The Sarantine Mosaic ★★★★☆

The Sarantine Mosaic, a duology consisting of Sailing to Sarantium and Lord of Emperors, by Guy Gavriel Kay.
It was an amazing coincidence, choosing to read The Sarantine Mosaic when I did. I had just read three books in a row about the early Byzantine Empire, and Belisaurius and Justinian in particular, and had no idea that I was continuing. I was keen to read more, but didn’t have a good pick lined up. I selected The Sarantine Mosaic without knowing that it was a fantasy version of exactly the same historical period and characters. It took me about three chapters to work it out. When I did, I was equally surprised and pleased.

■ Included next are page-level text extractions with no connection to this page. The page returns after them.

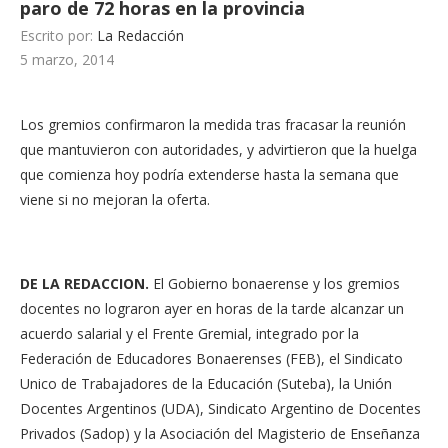
paro de 72 horas en la provincia
Escrito por:
La Redacción
5 marzo, 2014
Los gremios confirmaron la medida tras fracasar la reunión
que mantuvieron con autoridades, y advirtieron que la huelga
que comienza hoy podría extenderse hasta la semana que
viene si no mejoran la oferta.
DE LA REDACCION.
El Gobierno bonaerense y los gremios
docentes no lograron ayer en horas de la tarde alcanzar un
acuerdo salarial y el Frente Gremial, integrado por la
Federación de Educadores Bonaerenses (FEB), el Sindicato
Unico de Trabajadores de la Educación (Suteba), la Unión
Docentes Argentinos (UDA), Sindicato Argentino de Docentes
Privados (Sadop) y la Asociación del Magisterio de Enseñanza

Kay creates a dazzlingly detailed fantasy world by renaming all the people, places and things of that time. Sarantium is Byzantium, Batiara is Italy, Rhodias is Rome, Leontes is Belisaurius, Valerius is Justinian, and on and on. (He must have had extraordinary charts and lists to keep all the alternate reality vocabularly straight!) The effect is dazzling: no fantasy milieu is ever anywhere near as complex as reality!
But as strongly grounded in real history as the book is, Kay brilliantly diverges and decorates with fantasy, and most of the drama of the story concerns completely fictional characters and details. It’s more fantasy than history, which I greatly enjoyed. I could not possibly have chosen a better way to continue my reading about that time.
My sole complaint is that the prose and characters get too maudlin, too often. Everything they experience is too profound and passionate, and I stopped believing it. What, another transcendent experience? It’s not even lunchtime!